For taxation years ending on or after December 31, 2021, express trusts which do not fall under any of the above exceptions will be required to file a T3 Trust Income Tax and Information Return whether or not the trust has any income, capital gains, or tax payable, or allocates or distributes income or capital gains to a beneficiary.

Requirement to Report Certain Information With T3 Trust Income Tax and Information Return

For taxation years ending on or after December 31, 2021, express trusts which are required to file a T3 Trust Income tax and Information Return will also be required to file in a schedule to the return the name, address, date of birth (in the case of an individual), jurisdiction of residence, and taxpayer identification number (TIN) for each:

  1. settlor;
  2. trustee;
  3. beneficiary; and
  4. person who has the ability to exert influence over trustee decisions regarding appointment of income or capital of the trust (a protector), in the year.

A trust will be considered to have met the reporting requirements for beneficiaries if the above information is provided for each trust beneficiary whose identity is known or ascertainable with reasonable effort, at the time of filing the return.

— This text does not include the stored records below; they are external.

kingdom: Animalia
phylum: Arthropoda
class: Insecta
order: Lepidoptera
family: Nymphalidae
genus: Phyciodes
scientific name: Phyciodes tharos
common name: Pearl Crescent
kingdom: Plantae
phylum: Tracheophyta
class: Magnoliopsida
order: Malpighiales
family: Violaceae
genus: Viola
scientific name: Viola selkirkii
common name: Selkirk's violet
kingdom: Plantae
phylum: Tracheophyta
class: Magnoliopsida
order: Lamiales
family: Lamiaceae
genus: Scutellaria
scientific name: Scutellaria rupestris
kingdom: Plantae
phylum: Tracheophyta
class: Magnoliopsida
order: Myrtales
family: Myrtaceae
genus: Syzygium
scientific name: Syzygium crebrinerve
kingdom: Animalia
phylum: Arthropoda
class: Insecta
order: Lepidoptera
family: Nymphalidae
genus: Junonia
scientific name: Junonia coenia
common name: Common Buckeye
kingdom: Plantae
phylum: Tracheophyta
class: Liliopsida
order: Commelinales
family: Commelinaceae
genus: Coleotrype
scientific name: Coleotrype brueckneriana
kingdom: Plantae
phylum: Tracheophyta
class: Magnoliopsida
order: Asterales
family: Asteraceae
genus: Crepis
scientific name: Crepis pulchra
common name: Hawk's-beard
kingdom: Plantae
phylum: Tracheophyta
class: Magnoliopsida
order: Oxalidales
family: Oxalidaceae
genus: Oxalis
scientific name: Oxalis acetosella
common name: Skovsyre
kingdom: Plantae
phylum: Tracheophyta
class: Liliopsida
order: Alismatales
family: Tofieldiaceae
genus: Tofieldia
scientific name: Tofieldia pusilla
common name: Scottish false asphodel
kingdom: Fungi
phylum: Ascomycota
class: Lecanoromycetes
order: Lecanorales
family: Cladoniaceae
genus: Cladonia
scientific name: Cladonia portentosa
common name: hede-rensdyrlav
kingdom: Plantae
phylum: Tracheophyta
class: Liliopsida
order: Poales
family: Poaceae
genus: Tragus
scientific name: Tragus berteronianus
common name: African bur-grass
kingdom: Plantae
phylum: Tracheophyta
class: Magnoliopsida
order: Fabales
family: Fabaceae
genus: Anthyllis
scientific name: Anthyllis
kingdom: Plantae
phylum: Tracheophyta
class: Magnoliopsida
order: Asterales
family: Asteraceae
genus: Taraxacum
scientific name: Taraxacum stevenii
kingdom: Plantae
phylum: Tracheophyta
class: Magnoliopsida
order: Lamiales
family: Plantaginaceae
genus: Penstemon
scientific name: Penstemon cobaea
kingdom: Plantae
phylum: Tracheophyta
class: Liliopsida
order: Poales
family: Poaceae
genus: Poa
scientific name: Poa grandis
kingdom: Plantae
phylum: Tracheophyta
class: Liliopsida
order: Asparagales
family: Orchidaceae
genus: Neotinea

For beneficiaries whose identities are not known or ascertainable, a trust will have also met the reporting requirements if it provides sufficient detailed information on the return to determine with certainty whether any particular person is a trust beneficiary.

New Penalties

In addition to the existing penalty for failure to file a T3 Trust Income Tax and Information Return, under the new rules the CRA may apply an additional penalty of 5% of the highest total fair market value of all property held by a trust during the relevant year (with a minimum penalty of $2,500) to trusts which:

  1. fail to comply with a CRA demand to file a trust tax return; or
  2. make a false statement or omission in the trust tax return, either knowingly or due to gross negligence.

Trustees of existing express trusts subject to the new reporting rules may wish to consider:

  1. the possibility of winding up trusts that are either unnecessary or no longer serve an intended purpose, and in order to avoid future tax return filing and reporting requirements;
  2. the possibility of removing redundant corporate beneficiaries when setting up new trusts to reduce reporting obligations; and
  3. reviewing trust deeds and wills to determine if a corporation or trust is beneficially interested in the trust and is therefore a beneficiary required to be reported under the new rules.

The content of this article is intended to provide a general guide to the subject matter. Specialist advice should be sought about your specific circumstances.